Smuggling of persons, again according to the U.N., is limited to “the procurement of the illegal entry of a person into a state party of which the person is not a national or a permanent resident, in order to obtain, directly or indirectly, a financial or other material benefit.”
Latin America is a source and destination region for human trafficking, a crime that especially affects the Dominican Republic, Brazil and Colombia.
The conference host, David Fernández Dávalos, president of the Ibero-American University of Puebla (UIA-Puebla), said in his inaugural speech that human trafficking is a modern and particularly malignant version of slavery, only under better cover and disguises.
On Aug. 31, U.N. Secretary-General Ban Ki-moon urged member states to implement a Global Plan of Action to Combat Trafficking in Persons, because it is “among the worst human rights violations,” constituting “slavery in the modern age,” and preying mostly on “women and children.”
The congress coincides with the International Day Against the Sexual Exploitation and Trafficking of Women and Children on Thursday, instituted in 1999 by the World Conference of the Coalition Against Trafficking in Women (CATW).
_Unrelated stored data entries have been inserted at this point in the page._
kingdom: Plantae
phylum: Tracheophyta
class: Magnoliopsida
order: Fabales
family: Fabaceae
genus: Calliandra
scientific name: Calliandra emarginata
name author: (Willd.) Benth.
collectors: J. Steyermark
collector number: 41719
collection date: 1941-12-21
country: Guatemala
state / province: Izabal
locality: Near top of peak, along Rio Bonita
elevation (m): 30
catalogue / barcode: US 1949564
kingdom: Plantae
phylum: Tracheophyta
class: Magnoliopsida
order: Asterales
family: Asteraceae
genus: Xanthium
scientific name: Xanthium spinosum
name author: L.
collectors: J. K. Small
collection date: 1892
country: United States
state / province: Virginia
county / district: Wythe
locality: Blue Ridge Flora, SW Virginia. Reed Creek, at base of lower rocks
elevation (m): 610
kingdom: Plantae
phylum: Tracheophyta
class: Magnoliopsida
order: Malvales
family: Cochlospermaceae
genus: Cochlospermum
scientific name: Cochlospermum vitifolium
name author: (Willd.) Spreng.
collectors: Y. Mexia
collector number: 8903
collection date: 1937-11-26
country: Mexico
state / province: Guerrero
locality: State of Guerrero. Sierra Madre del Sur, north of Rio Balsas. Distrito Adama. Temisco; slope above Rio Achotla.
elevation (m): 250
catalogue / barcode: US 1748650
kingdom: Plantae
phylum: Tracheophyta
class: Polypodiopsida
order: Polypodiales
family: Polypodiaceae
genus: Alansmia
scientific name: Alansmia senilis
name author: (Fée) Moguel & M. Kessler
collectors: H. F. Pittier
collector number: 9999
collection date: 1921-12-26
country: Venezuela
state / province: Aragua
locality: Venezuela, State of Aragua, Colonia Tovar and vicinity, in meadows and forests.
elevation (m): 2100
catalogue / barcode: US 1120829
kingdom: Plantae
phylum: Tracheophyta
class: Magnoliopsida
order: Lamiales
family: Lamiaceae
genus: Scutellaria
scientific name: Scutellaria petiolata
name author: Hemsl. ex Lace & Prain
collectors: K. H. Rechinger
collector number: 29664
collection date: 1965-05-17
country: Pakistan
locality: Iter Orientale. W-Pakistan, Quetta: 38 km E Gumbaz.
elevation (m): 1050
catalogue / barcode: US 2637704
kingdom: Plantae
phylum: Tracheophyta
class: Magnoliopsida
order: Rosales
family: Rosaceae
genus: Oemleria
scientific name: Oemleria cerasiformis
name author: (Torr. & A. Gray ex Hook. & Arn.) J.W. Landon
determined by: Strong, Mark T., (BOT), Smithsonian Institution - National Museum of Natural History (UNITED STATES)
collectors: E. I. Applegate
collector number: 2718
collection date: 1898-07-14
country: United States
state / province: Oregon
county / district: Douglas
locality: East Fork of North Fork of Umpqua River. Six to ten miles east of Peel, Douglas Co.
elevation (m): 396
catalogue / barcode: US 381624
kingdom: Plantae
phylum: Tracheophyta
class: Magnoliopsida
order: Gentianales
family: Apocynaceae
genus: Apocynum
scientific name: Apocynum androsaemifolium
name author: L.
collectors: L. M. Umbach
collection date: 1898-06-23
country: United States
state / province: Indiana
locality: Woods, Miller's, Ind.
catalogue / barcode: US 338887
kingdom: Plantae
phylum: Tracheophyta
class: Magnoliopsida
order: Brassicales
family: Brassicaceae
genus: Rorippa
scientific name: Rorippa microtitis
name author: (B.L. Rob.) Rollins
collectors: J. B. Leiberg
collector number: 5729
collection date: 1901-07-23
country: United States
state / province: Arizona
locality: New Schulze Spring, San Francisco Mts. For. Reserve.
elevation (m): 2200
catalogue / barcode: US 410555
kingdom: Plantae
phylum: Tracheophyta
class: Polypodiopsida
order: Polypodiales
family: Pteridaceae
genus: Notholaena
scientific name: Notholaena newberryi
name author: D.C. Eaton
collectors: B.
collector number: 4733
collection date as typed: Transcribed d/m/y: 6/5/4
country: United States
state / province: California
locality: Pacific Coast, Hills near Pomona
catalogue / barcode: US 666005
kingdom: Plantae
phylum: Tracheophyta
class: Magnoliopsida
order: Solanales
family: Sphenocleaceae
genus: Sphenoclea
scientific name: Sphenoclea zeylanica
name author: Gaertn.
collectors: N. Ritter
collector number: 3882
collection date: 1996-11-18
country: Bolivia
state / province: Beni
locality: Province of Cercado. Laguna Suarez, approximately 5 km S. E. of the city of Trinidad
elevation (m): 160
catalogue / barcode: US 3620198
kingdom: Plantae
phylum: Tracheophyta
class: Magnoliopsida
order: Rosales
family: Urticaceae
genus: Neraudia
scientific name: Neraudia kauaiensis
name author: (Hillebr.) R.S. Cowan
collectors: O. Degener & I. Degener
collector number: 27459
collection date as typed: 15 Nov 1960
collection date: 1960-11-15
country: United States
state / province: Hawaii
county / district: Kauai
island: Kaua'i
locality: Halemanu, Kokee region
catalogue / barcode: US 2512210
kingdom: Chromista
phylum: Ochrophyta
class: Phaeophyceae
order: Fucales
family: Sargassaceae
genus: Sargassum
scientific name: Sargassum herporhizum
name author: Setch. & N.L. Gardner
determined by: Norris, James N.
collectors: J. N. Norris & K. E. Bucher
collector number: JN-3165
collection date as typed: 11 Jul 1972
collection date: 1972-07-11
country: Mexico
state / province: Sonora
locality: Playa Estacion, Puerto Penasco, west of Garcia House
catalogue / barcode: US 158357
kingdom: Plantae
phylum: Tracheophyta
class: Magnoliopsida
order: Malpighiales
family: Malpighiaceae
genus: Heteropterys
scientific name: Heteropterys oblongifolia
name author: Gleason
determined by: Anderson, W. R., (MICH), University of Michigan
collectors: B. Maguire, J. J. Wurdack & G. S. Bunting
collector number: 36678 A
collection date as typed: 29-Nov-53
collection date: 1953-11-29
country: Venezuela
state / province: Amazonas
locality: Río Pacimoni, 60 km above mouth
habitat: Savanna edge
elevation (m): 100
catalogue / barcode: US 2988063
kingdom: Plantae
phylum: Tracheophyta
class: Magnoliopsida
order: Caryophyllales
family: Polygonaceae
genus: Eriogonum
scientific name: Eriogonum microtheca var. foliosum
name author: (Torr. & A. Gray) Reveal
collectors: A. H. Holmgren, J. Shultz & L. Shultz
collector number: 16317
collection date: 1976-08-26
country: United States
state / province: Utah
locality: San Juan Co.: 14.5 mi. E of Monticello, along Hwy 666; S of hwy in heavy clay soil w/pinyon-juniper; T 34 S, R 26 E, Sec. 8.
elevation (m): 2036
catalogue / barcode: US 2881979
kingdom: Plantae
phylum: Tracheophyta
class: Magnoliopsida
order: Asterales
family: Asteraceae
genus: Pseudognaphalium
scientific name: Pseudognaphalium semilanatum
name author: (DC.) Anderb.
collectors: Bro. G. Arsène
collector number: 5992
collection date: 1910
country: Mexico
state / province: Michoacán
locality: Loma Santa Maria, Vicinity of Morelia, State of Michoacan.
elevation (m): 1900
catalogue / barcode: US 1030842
Government authorities and non-governmental organisations (NGOs) in Mexico concur that criminal mafias in this country have been proved to combine trafficking in persons with drug trafficking, along both the northern and southern land borders (with the United States and with Guatemala, respectively).
Most Latin American countries have established laws against human trafficking, and have ratified the Protocol to Prevent, Suppress and Punish Trafficking in Persons, especially Women and Children, supplementing the United Nations Convention against Transnational Organised Crime, in force since Sept. 29, 2003.
In Mexico, a federal Law to Prevent and Punish Trafficking in Persons has been on the books since 2007, but the government has yet to create a national programme to implement it, although this is stipulated in the law itself.
The Puebla Congress, which follows the first such conference held in Buenos Aires in 2008, is meeting one month after the massacre of 72 undocumented migrants in the northeastern state of Tamaulipas, which exemplified the connection between drug trafficking and trafficking in persons, and drew International attention to the dangers faced by migrants in Mexico.
Miguel Ortega, a member of the Democratic Alliance of Civil Society Organisations, a Mexican umbrella group representing 50 NGOs, told IPS: “In first place, the problem is invisible, and until the state makes appropriate changes to the laws, there will be no progress. We want to see prompt and decisive action.”
IOM’s Hidalgo said, “our investigations and research have found that Nicaraguan women are trafficked into Guatemala and Costa Rica, and Honduran women are trafficked into Guatemala and Mexico.”
Women from Colombia and Peru have been forced into prostitution in the southern Ecuadorean province of El Oro, according to a two-year investigation by Martha Ruiz, a consultant responsible for updating and redrafting Ecuador’s National Plan against Human Trafficking.
SERPAJ’s Chávez said, “We have not been able to get governments to take responsibility for investigating these crimes. The states themselves are a factor in generating these crimes.”
Out of the 32 Mexican states, eight make no reference to human trafficking in their state laws. Mario Fuentes, head of CEIDAS, wrote this week in the newspaper Excélsior that the country is labouring under “severe backwardness and challenges in this field, because it lacks a national programme to deal with the problem, as well as a system of statistics.”